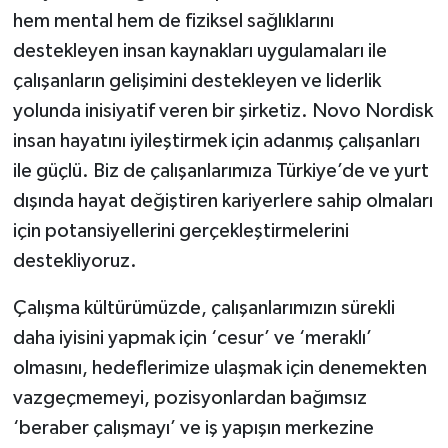
hem mental hem de fiziksel sağlıklarını
destekleyen insan kaynakları uygulamaları ile
çalışanların gelişimini destekleyen ve liderlik
yolunda inisiyatif veren bir şirketiz. Novo Nordisk
insan hayatını iyileştirmek için adanmış çalışanları
ile güçlü. Biz de çalışanlarımıza Türkiye’de ve yurt
dışında hayat değiştiren kariyerlere sahip olmaları
için potansiyellerini gerçekleştirmelerini
destekliyoruz.
Çalışma kültürümüzde, çalışanlarımızın sürekli
daha iyisini yapmak için ‘cesur’ ve ‘meraklı’
olmasını, hedeflerimize ulaşmak için denemekten
vazgeçmemeyi, pozisyonlardan bağımsız
‘beraber çalışmayı’ ve iş yapışın merkezine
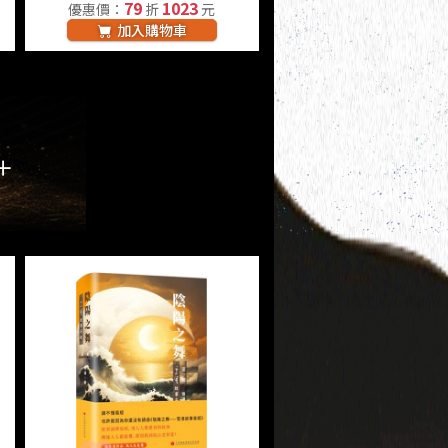
79
1023
優惠價：
折
元
加入購物車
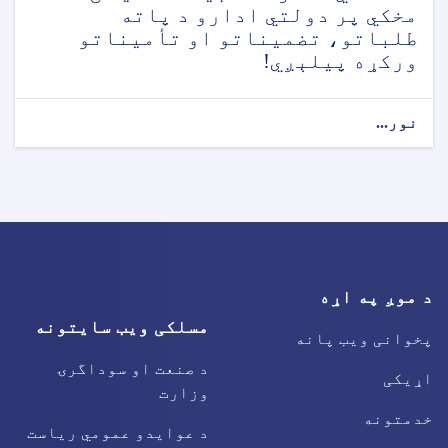
مخکي پر دولتي ادارو د پاته
طلباتو، تضمیناتو او تأمیناتو
ورکړه پیلېږي!
نور...
د موږ په اړه
مسلکی ویب سایتونه
پخوانی ویب پانه
د صنعت او سوداگرۍ
اړیکی
وزارت
خدمتونه
د عوایدو عمومي ریاست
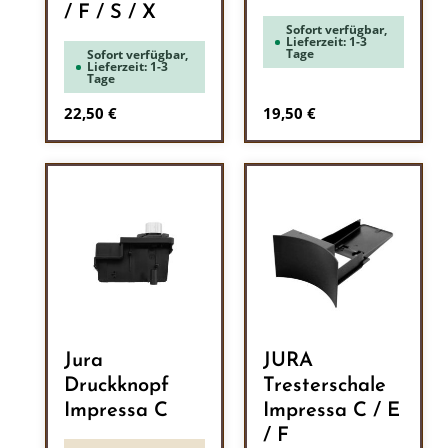
/ F / S / X
Sofort verfügbar,
Lieferzeit: 1-3
Tage
Sofort verfügbar,
Lieferzeit: 1-3
Tage
Regulärer Preis:
Regulärer Preis:
22,50 €
19,50 €
Jura
JURA
Druckknopf
Tresterschale
Impressa C
Impressa C / E
/ F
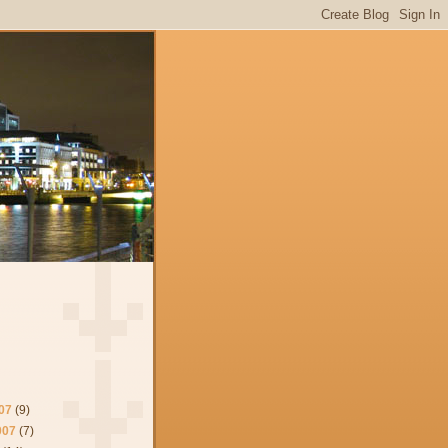
07
(9)
007
(7)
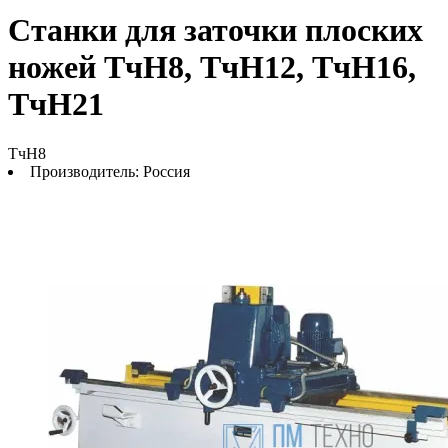
Станки для заточки плоских
ножей ТчН8, ТчН12, ТчН16,
ТчН21
ТчН8
Производитель:
Россия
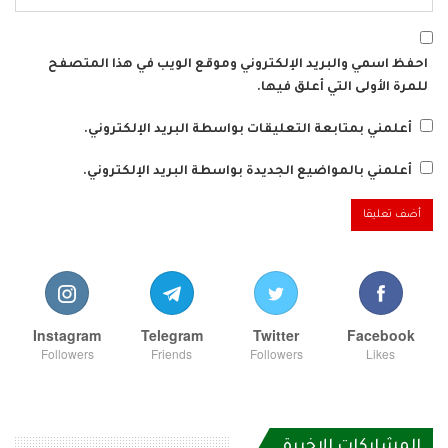
احفظ اسمي والبريد الإلكتروني وموقع الويب في هذا المتصفح
للمرة الأولى التي أعلق فيها.
أعلمني بمتابعة التعليقات بواسطة البريد الإلكتروني.
أعلمني بالمواضيع الجديدة بواسطة البريد الإلكتروني.
Instagram
Telegram
Twitter
Facebook
Followers
Friends
Followers
Likes
المشاركات الاخيرة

+-------+

Problem description
Would you mind repeating the records above exactly, without the pictures?

Answer to this problem
hem mental hem de fiziksel sağlıklarını
destekleyen insan kaynakları uygulamaları ile
çalışanların gelişimini destekleyen ve liderlik
yolunda inisiyatif veren bir şirketiz. Novo Nordisk
insan hayatını iyileştirmek için adanmış çalışanları
ile güçlü. Biz de çalışanlarımıza Türkiye’de ve yurt
dışında hayat değiştiren kariyerlere sahip olmaları
için potansiyellerini gerçekleştirmelerini
destekliyoruz.
Çalışma kültürümüzde, çalışanlarımızın sürekli
daha iyisini yapmak için ‘cesur’ ve ‘meraklı’
olmasını, hedeflerimize ulaşmak için denemekten
vazgeçmemeyi, pozisyonlardan bağımsız
‘beraber çalışmayı’ ve iş yapışın merkezine
79
1023
優惠價：
折
元
加入購物車
مخکي پر دولتي ادارو د پاته
طلباتو، تضمیناتو او تأمیناتو
ورکړه پیلېږي!
نور...
د موږ په اړه
مسلکی ویب سایتونه
پخوانی ویب پانه
د صنعت او سوداگرۍ
اړیکی
وزارت
خدمتونه
د عوایدو عمومي ریاست
/ F / S / X
Sofort verfügbar,
Lieferzeit: 1-3
Tage
Sofort verfügbar,
Lieferzeit: 1-3
Tage
Regulärer Preis:
Regulärer Preis:
22,50 €
19,50 €
Jura
JURA
Druckknopf
Tresterschale
Impressa C
Impressa C / E
/ F
07
(9)
007
(7)
Станки для заточки плоских
ножей ТчН8, ТчН12, ТчН16,
ТчН21
ТчН8
Производитель:
Россия
احفظ اسمي والبريد الإلكتروني وموقع الويب في هذا المتصفح
للمرة الأولى التي أعلق فيها.
أعلمني بمتابعة التعليقات بواسطة البريد الإلكتروني.
أعلمني بالمواضيع الجديدة بواسطة البريد الإلكتروني.
Instagram
Telegram
Twitter
Facebook
Followers
Friends
Followers
Likes
المشاركات الاخيرة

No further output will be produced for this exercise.